Task objective. How many lines below contain the word "Astor"? Give only the number.

Records for this exercise.
---

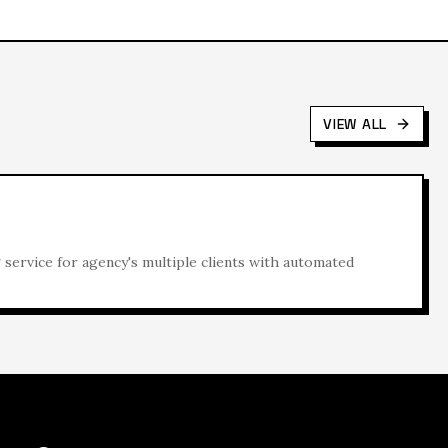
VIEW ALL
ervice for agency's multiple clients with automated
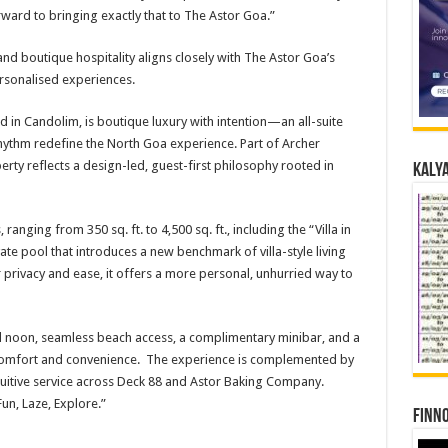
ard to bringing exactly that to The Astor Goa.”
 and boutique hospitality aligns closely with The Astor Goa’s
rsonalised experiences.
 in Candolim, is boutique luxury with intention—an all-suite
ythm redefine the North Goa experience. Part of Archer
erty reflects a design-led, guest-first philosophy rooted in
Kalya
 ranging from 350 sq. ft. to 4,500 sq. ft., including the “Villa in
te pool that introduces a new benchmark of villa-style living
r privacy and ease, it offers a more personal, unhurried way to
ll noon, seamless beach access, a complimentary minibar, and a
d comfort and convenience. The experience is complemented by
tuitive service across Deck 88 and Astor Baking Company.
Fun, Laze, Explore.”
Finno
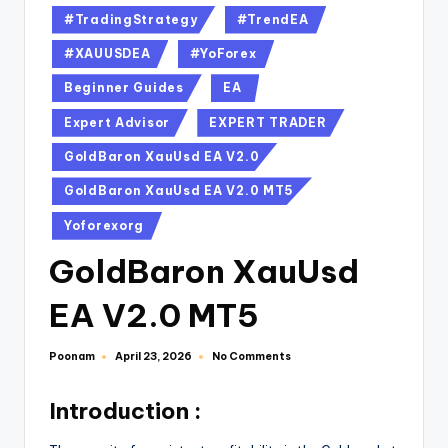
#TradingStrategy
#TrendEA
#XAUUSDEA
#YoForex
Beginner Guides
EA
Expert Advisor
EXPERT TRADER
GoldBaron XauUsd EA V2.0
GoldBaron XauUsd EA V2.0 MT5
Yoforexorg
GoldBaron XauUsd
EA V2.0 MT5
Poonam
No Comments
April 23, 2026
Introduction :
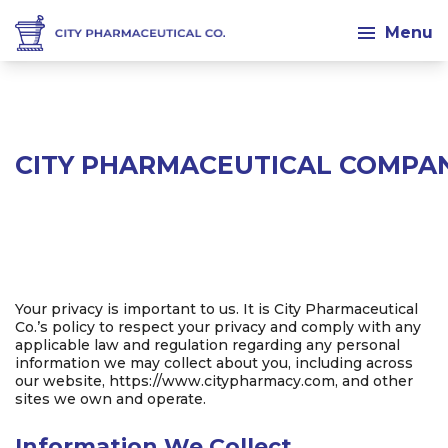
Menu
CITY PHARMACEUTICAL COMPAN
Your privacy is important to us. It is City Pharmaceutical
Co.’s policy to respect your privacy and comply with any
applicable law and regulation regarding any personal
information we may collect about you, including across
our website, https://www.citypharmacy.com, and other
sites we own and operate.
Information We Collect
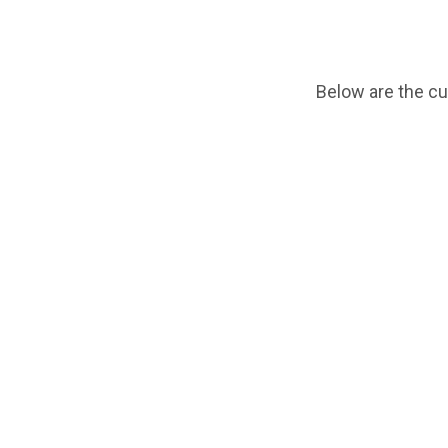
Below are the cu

---

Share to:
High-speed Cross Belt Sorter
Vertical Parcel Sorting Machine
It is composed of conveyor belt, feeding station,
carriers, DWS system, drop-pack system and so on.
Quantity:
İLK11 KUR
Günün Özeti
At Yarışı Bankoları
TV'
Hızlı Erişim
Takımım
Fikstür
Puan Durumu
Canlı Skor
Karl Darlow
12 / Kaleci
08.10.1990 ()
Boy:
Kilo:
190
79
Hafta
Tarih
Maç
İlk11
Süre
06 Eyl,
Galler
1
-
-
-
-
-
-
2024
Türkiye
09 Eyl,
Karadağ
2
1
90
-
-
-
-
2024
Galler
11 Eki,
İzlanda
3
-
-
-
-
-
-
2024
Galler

---

Result of the task. 3